The social network's annual developer get-together as part of the South by Southwest Interactive Festival focused on how it can bring its Facebook Connect technology to gamers on disparate platforms.

Caroline McCarthy Former Staff writer, CNET News
Caroline McCarthy, a CNET News staff writer, is a downtown Manhattanite happily addicted to social-media tools and restaurant blogs. Her pre-CNET resume includes interning at an IT security firm and brewing cappuccinos.
Caroline McCarthy
3 min read

AUSTIN, Texas--Facebook envisions its technology as a powerful unifying force in the gaming world, games program manager Gareth Davis said to a packed house of eager coders at the social network's "Developer Garage" event on Sunday afternoon here. The get-together was held as part of the South by Southwest Interactive Festival (SXSWi), which drew developers and other tech enthusiasts from all over the world to Austin for the week.

"Facebook is a service that enables developers, like you, to make applications social everywhere, on as many platforms as possible, and we get some very interesting cross-platform properties," Davis said at the beginning of his talk. The company's Facebook Connect technology has been extended from third-party Web sites to the iPhone and now gaming consoles like the Xbox 360.

"We're working very closely with the console makers--Sony, Xbox, and Nintendo--and we've done integrations with all three of them," Davis said. He envisions a world in which thanks to Facebook Connect, a multiplayer game can be played by gamers on consoles, PCs, Facebook, and mobile devices simultaneously, effectively ending the longstanding problem of not enough game platform interoperability.

About 200 million people play games on Facebook every month, Davis said. Many of these are relatively basic social games--Farmville, Mafia Wars, Pet Society, and the like.

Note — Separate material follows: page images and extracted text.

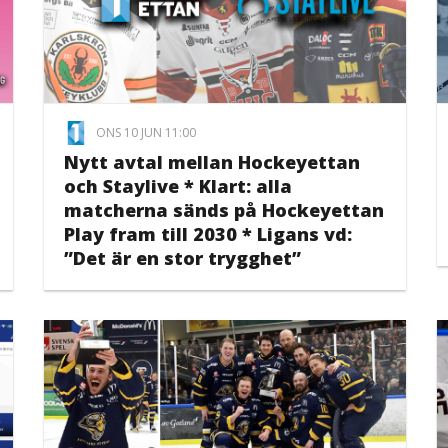
ONS 10 JUN 11:00
Nytt avtal mellan Hockeyettan
och Staylive * Klart: alla
matcherna sänds på Hockeyettan
Play fram till 2030 * Ligans vd:
”Det är en stor trygghet”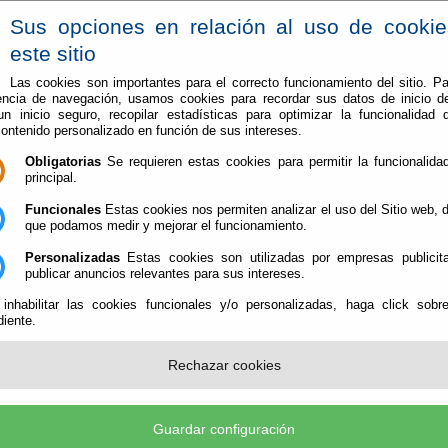
Sus opciones en relación al uso de cooki
este sitio
Las cookies son importantes para el correcto funcionamiento del sitio. Pa
encia de navegación, usamos cookies para recordar sus datos de inicio d
Vive en Berja
Conoce Berja
 un inicio seguro, recopilar estadísticas para optimizar la funcionalidad d
contenido personalizado en función de sus intereses.
abren este sábado en San Roque, La Tomillera, Los Cerrillos y Castala
Obligatorias
Se requieren estas cookies para permitir la funcionalidad
principal.
s de Berja abren este sábado en San Roque,
y Castala
Funcionales
Estas cookies nos permiten analizar el uso del Sitio web,
que podamos medir y mejorar el funcionamiento.
Personalizadas
Estas cookies son utilizadas por empresas publicita
publicar anuncios relevantes para sus intereses.
Las piscinas municipales de Berja abren sus puert
 inhabilitar las cookies funcionales y/o personalizadas, haga click sobr
sábado 27 de junio, dando inicio a la temporada de
iente.
Las instalaciones de Castala, San Roque, La Tomil
Cerrillos estarán disponibles para vecinos y visita
Rechazar cookies
este mismo sábado y durante los meses de julio y 
Con esta apertura, el Ayuntamiento de Berja pone 
uno de los servicios más esperados del verano, es
Guardar configuración
por las familias, ofreciendo una alternativa de ocio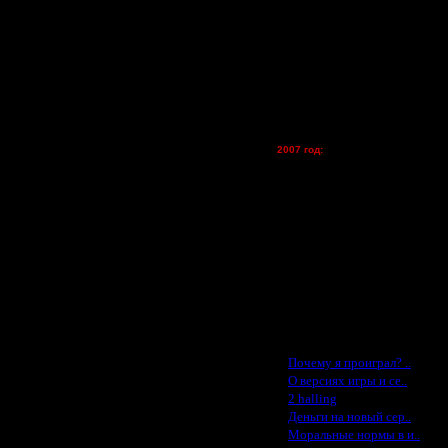
FX - $80 (домен)
Zelya - (турниры)
lesnik
Dar - (турниры)
Kagan - (турниры)
vova1 - (хостинг)
tolsty - (хостинг)
Oragorn - (хостинг)
2007 год:
Spbwar - $400
Jade -$100
MasterKsa - $60
Lisak -$52
Cocka - $50
Konstkl - $50
Ldir - $50
Gadzila - $20
Feature -$10
Последние статьи
·
Почему я проиграл? ..
·
О версиях игры и се..
·
2 halling
·
Деньги на новый сер..
·
Моральные нормы в и..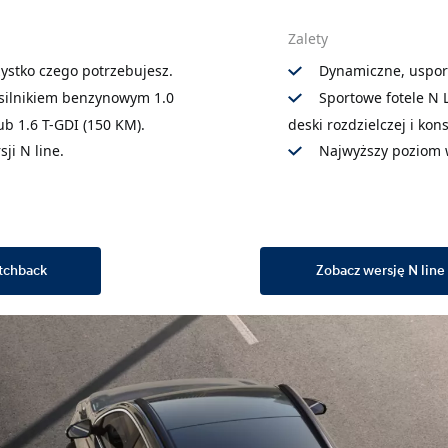
Zalety
ystko czego potrzebujesz.
Dynamiczne, uspor
silnikiem benzynowym 1.0
Sportowe fotele N 
ub 1.6 T-GDI (150 KM).
deski rozdzielczej i kon
ji N line.
Najwyższy poziom 
atchback
Zobacz wersję N line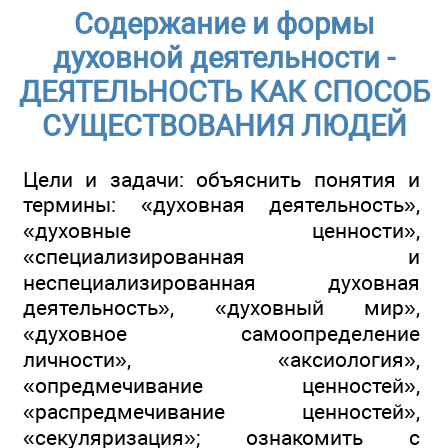
Содержание и формы
духовной деятельности -
ДЕЯТЕЛЬНОСТЬ КАК СПОСОБ
СУЩЕСТВОВАНИЯ ЛЮДЕЙ
Цели и задачи: объяснить понятия и
термины: «духовная деятельность»,
«духовные ценности»,
«специализированная и
неспециализированная духовная
деятельность», «духовный мир»,
«духовное самоопределение
личности», «аксиология»,
«опредмечивание ценностей»,
«распредмечивание ценностей»,
«секуляризация»; ознакомить с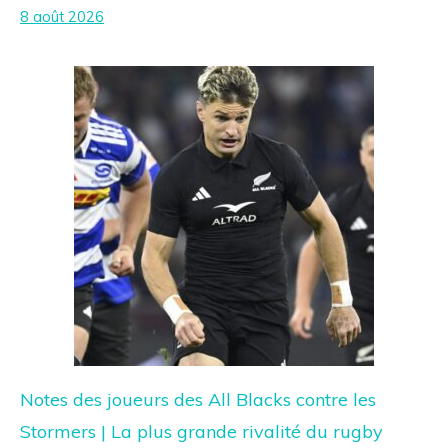
8 août 2026
Notes des joueurs des All Blacks contre les
Stormers | La plus grande rivalité du rugby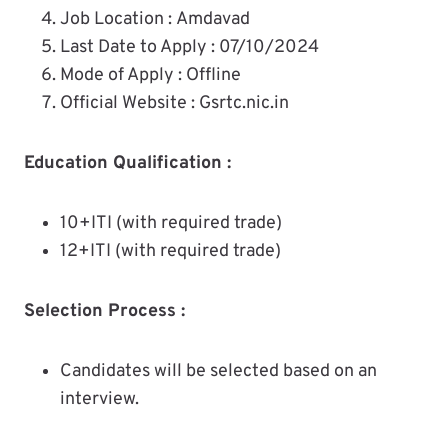
Job Location : Amdavad
Last Date to Apply : 07/10/2024
Mode of Apply : Offline
Official Website : Gsrtc.nic.in
Education Qualification :
10+ITI (with required trade)
12+ITI (with required trade)
Selection Process :
Candidates will be selected based on an
interview.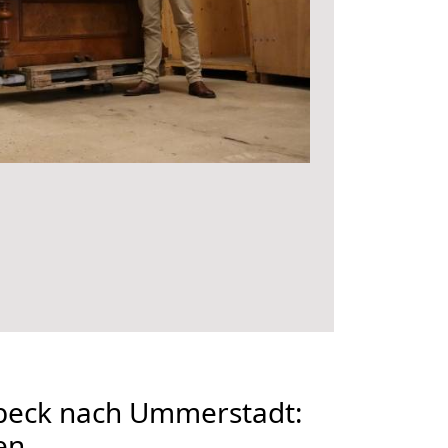
beck nach Ummerstadt:
en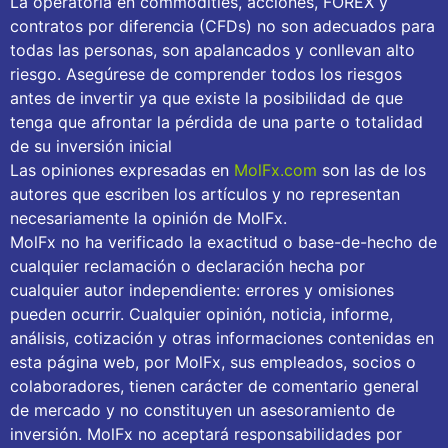
La operatoria en commodities, acciones, FOREX y
contratos por diferencia (CFDs) no son adecuados para
todas las personas, son apalancados y conllevan alto
riesgo. Asegúrese de comprender todos los riesgos
antes de invertir ya que existe la posibilidad de que
tenga que afrontar la pérdida de una parte o totalidad
de su inversión inicial
Las opiniones expresadas en
MolFx.com
son las de los
autores que escriben los artículos y no representan
necesariamente la opinión de MolFx.
MolFx no ha verificado la exactitud o base-de-hecho de
cualquier reclamación o declaración hecha por
cualquier autor independiente: errores y omisiones
pueden ocurrir. Cualquier opinión, noticia, informe,
análisis, cotización y otras informaciones contenidas en
esta página web, por MolFx, sus empleados, socios o
colaboradores, tienen carácter de comentario general
de mercado y no constituyen un asesoramiento de
inversión. MolFx no aceptará responsabilidades por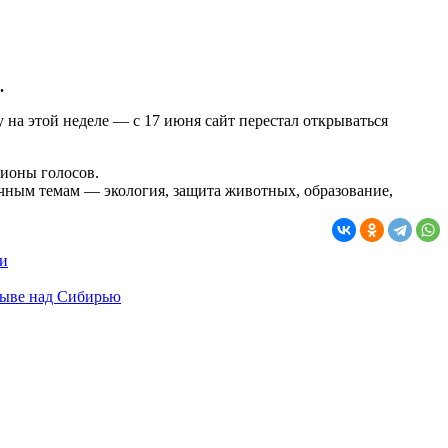
.
на этой неделе — с 17 июня сайт перестал открываться
ионы голосов.
чным темам — экология, защита животных, образование,
ли
зрыве над Сибирью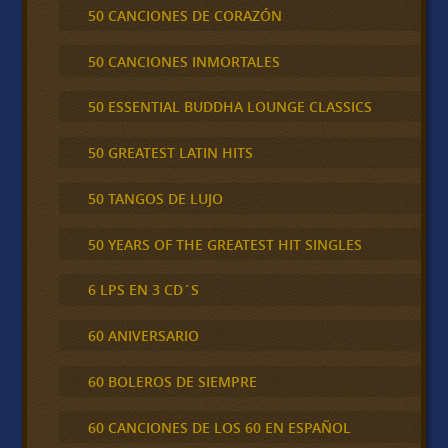
50 CANCIONES DE CORAZÓN
50 CANCIONES INMORTALES
50 ESSENTIAL BUDDHA LOUNGE CLASSICS
50 GREATEST LATIN HITS
50 TANGOS DE LUJO
50 YEARS OF THE GREATEST HIT SINGLES
6 LPS EN 3 CD´S
60 ANIVERSARIO
60 BOLEROS DE SIEMPRE
60 CANCIONES DE LOS 60 EN ESPAÑOL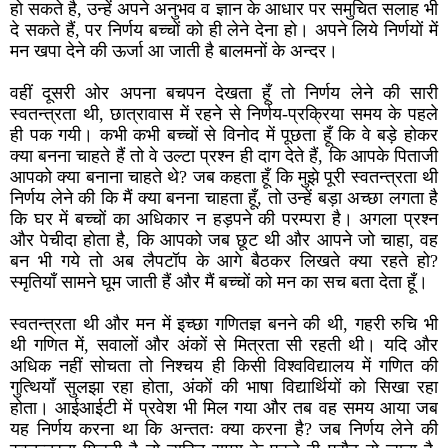
हो सकते है, उन्हें अपने अनुभव व ज्ञान के आधार पर समुचित सलाह भी
दे सकते हैं, पर निर्णय बच्चों को ही लेने देना हो। अपने लिये निर्णयों में
मन खपा देने की ऊर्जा आ जाती है बालमनों के अन्दर।
वहीं दूसरी ओर अपना बचपन देखता हूँ तो निर्णय लेने की सारी
स्वतन्त्रता थी, छात्रावास में रहने से निर्णय-प्रक्रिया समय के पहले
ही पक गयी। कभी कभी बच्चों से विनोद में पूछता हूँ कि वे बड़े होकर
क्या बनना चाहते हैं तो वे उल्टा प्रश्न ही दाग देते हैं, कि आपके पिताजी
आपको क्या बनाना चाहते थे? जब कहता हूँ कि मुझे पूरी स्वतन्त्रता थी
निर्णय लेने की कि मैं क्या बनना चाहता हूँ, तो उन्हें बड़ा अच्छा लगता है
कि घर में बच्चों का अधिकार न हड़पने की परम्परा है। अगला प्रश्न
और पेचीदा होता है, कि आपको जब छूट थी और आपने जो चाहा, वह
बन भी गये तो अब लैपटॉप के आगे बैठकर लिखते क्या रहते हो?
स्मृतियाँ सामने घूम जाती हैं और मैं बच्चों को मन का सच बता देता हूँ।
स्वतन्त्रता थी और मन में इच्छा गणितज्ञ बनने की थी, गहरी रुचि भी
थी गणित में, सवालों और अंकों से मित्रता सी रहती थी। यदि और
अधिक नहीं सोचता तो निश्चय ही किसी विश्वविद्यालय में गणित की
गुत्थियाँ सुलझा रहा होता, अंकों की भाषा विद्यार्थियों को सिखा रहा
होता। आईआईटी में प्रवेश भी मिल गया और तब वह समय आया जब
यह निर्णय करना था कि अन्ततः क्या करना है? जब निर्णय लेने की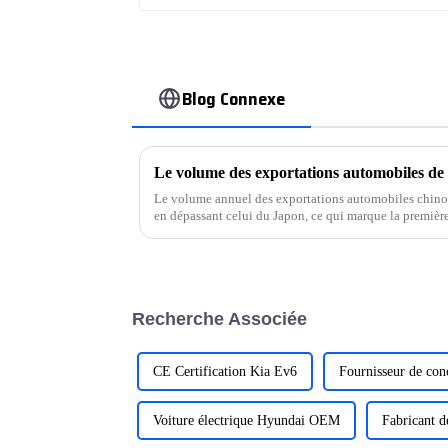
Blog Connexe
Le volume annuel des exportations automobiles chinoi
en dépassant celui du Japon, ce qui marque la première
Cette performance est un progrès considérable…
Recherche Associée
CE Certification Kia Ev6
Fournisseur de con
Voiture électrique Hyundai OEM
Fabricant d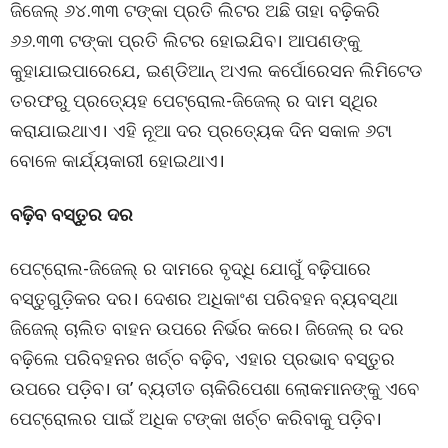
ଜିଜେଲ୍ ୬୪.୩୩ ଟଙ୍କା ପ୍ରତି ଲିଟର ଅଛି ତାହା ବଢ଼ିକରି
୬୬.୩୩ ଟଙ୍କା ପ୍ରତି ଲିଟର ହୋଇଯିବ। ଆପଣଙ୍କୁ
କୁହାଯାଇପାରେଯେ, ଇଣ୍ଡିଆନ୍ ଅଏଲ କର୍ପୋରେସନ ଲିମିଟେଡ
ତରଫରୁ ପ୍ରତ୍ୟେହ ପେଟ୍ରୋଲ-ଜିଜେଲ୍ ର ଦାମ ସ୍ଥିର
କରାଯାଇଥାଏ। ଏହି ନୂଆ ଦର ପ୍ରତ୍ୟେକ ଦିନ ସକାଳ ୬ଟା
ବୋଳେ କାର୍ଯ୍ୟକାରୀ ହୋଇଥାଏ।
ବଢ଼ିବ ବସ୍ତୁର ଦର
ପେଟ୍ରୋଲ-ଜିଜେଲ୍ ର ଦାମରେ ବୃଦ୍ଧି ଯୋଗୁଁ ବଢ଼ିପାରେ
ବସ୍ତୁଗୁଡ଼ିକର ଦର। ଦେଶର ଅଧିକାଂଶ ପରିବହନ ବ୍ୟବସ୍ଥା
ଜିଜେଲ୍ ଚାଲିତ ବାହନ ଉପରେ ନିର୍ଭର କରେ। ଜିଜେଲ୍ ର ଦର
ବଢ଼ିଲେ ପରିବହନର ଖର୍ଚ୍ଚ ବଢ଼ିବ, ଏହାର ପ୍ରଭାବ ବସ୍ତୁର
ଉପରେ ପଡ଼ିବ। ତା’ ବ୍ୟତୀତ ଚାକିରିପେଶା ଲୋକମାନଙ୍କୁ ଏବେ
ପେଟ୍ରୋଲର ପାଇଁ ଅଧିକ ଟଙ୍କା ଖର୍ଚ୍ଚ କରିବାକୁ ପଡ଼ିବ।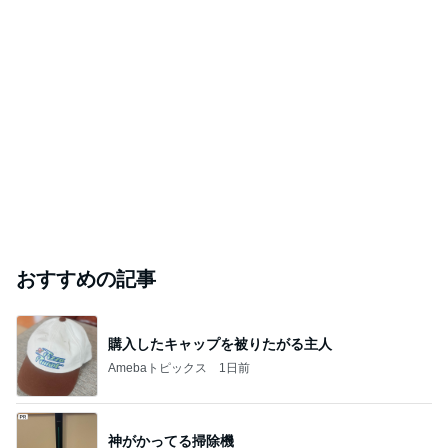
おすすめの記事
購入したキャップを被りたがる主人
Amebaトピックス
1日前
神がかってる掃除機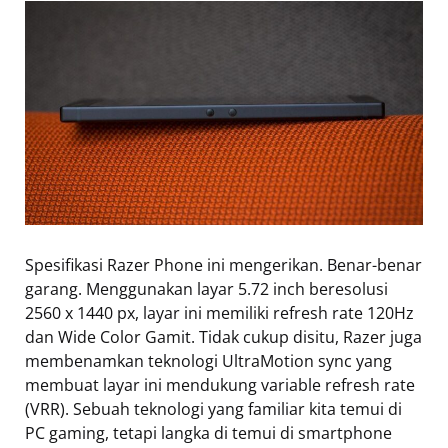
Spesifikasi Razer Phone ini mengerikan. Benar-benar
garang. Menggunakan layar 5.72 inch beresolusi
2560 x 1440 px, layar ini memiliki refresh rate 120Hz
dan Wide Color Gamit. Tidak cukup disitu, Razer juga
membenamkan teknologi UltraMotion sync yang
membuat layar ini mendukung variable refresh rate
(VRR). Sebuah teknologi yang familiar kita temui di
PC gaming, tetapi langka di temui di smartphone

Davis says that will change as Facebook Connect grows more sophisticated, and he hinted at the widespread reports that geolocation, the Silicon Valley crowd's current hot fad, will be coming to Facebook.

"We can build a new kind of game around identity, and friends, and augmented reality, and location," Davis said. "It's going to be a really exciting 12 months," he added, referring to the fact that Facebook Connect for the iPhone had been launched exactly one year prior, bringing the capabilities of the "social graph" to hundreds of iPhone and iPod Touch games.

Games have become a key focus of Facebook as it became clear that they were far and away the most successful applications to be built on the social network's developer platform: companies like Zynga and Playfish (now owned by Electronic Arts) have become hugely profitable sensations. They also served to elevate Facebook's own revenues, as millions of avid social gamers spent hours at a time on the site and led to a significant boost in ad impressions.

Gaming companies have been snapping up Facebook's ad inventory themselves as they lobby to get even more of the social network's 400 million users on board.

Speaking later on Sunday at the Developer Garage, Playfish co-founder Sebastian de Halleux spoke of "the brave new world beyond Facebook.com," something that undoubtedly has concerned Facebook as it attempts to keep benefiting from the gaming craze. So now, it's courting game developers to see Facebook Connect as a tool, not a tether: play with more friends, reach bigger audiences, and eventually pull once-disparate platforms together.

"We're talking about bringing you the game experience to the platform that you prefer the most, and for many people that is an Xbox or a PlayStation," de Halleux said.